┌────────

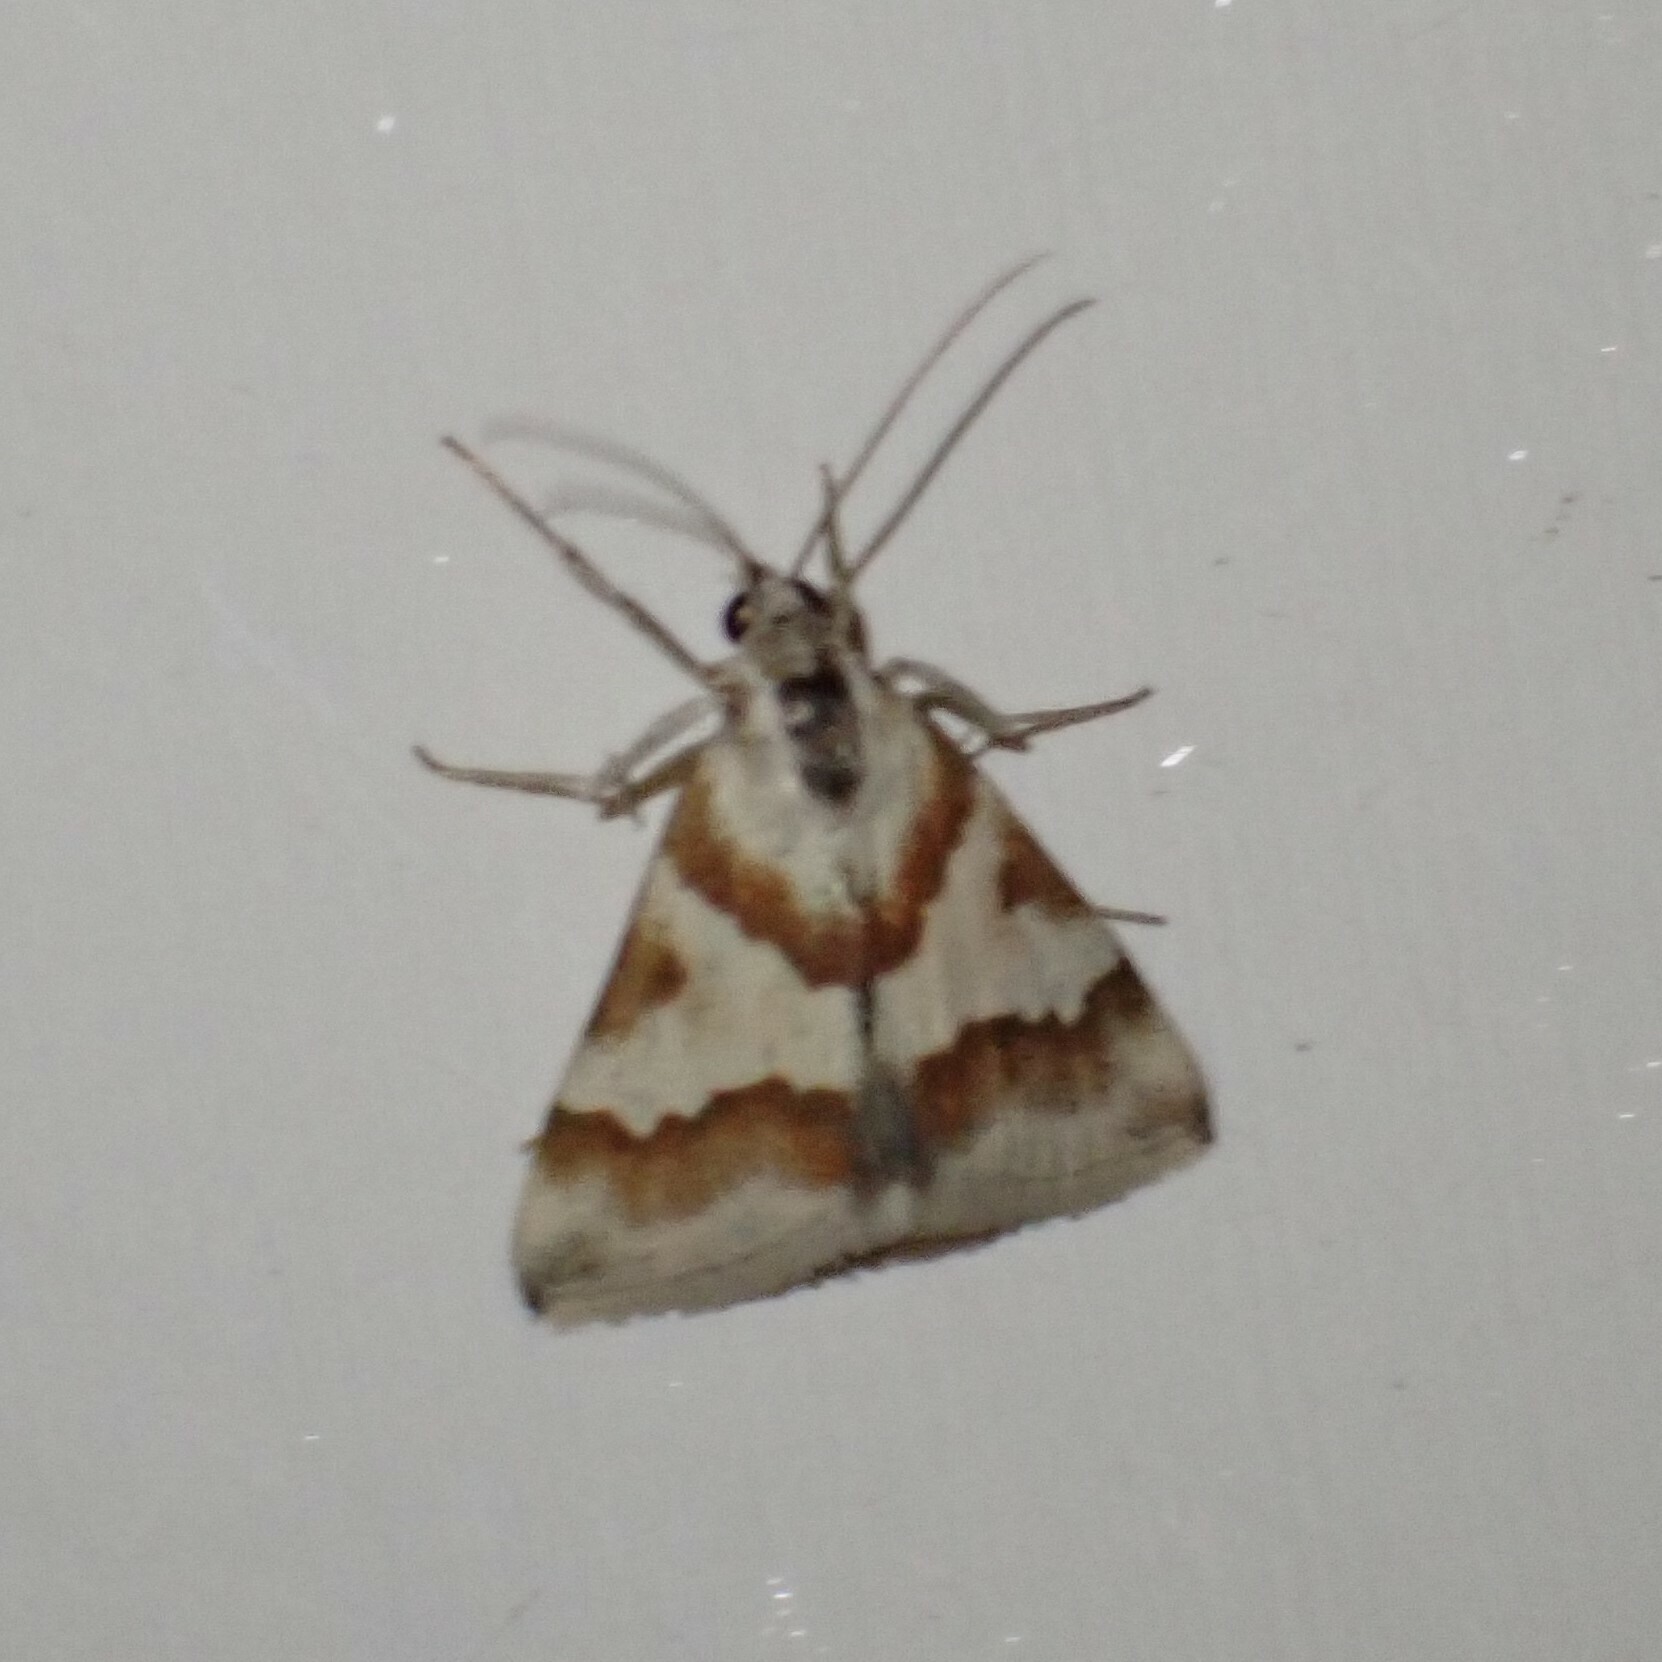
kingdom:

└────────
┌────────

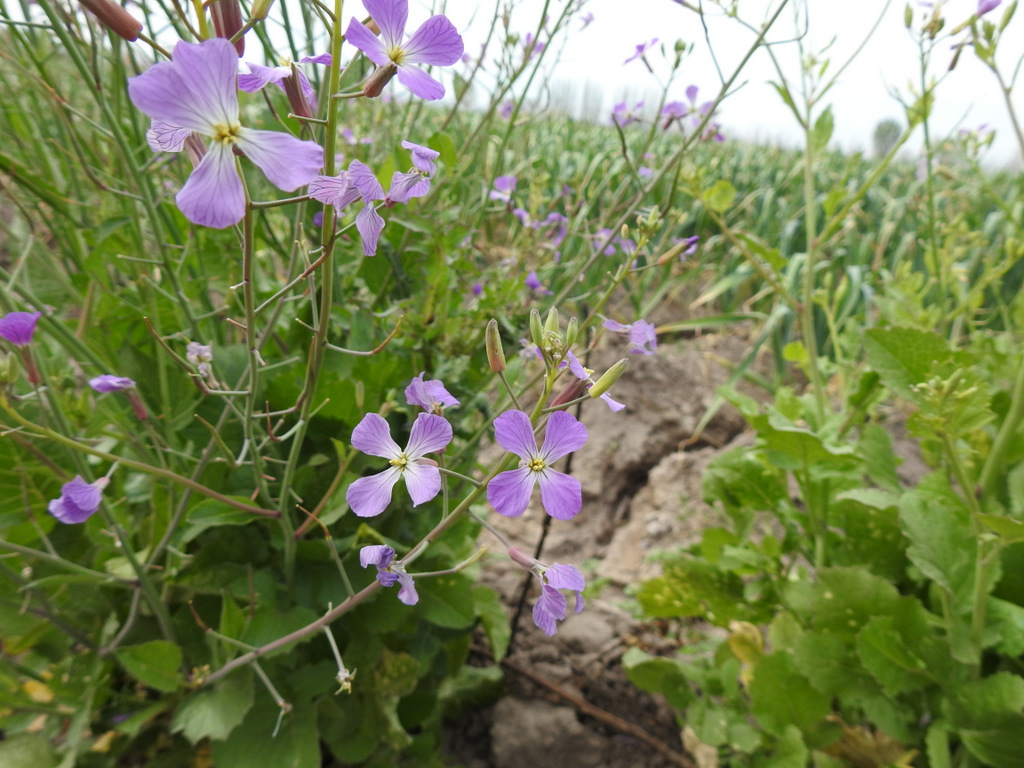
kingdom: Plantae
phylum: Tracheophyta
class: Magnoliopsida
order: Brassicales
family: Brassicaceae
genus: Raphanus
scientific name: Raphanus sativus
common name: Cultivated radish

└────────

To do: Rewrite only the part that opens with the line containing "class: Magnoliopsida" and closes with the line containing "common name: Cultivated radish", changing "scientific name" to "binomial name" and leaving everything else as it is.

Answer to the exercise:
class: Magnoliopsida
order: Brassicales
family: Brassicaceae
genus: Raphanus
binomial name: Raphanus sativus
common name: Cultivated radish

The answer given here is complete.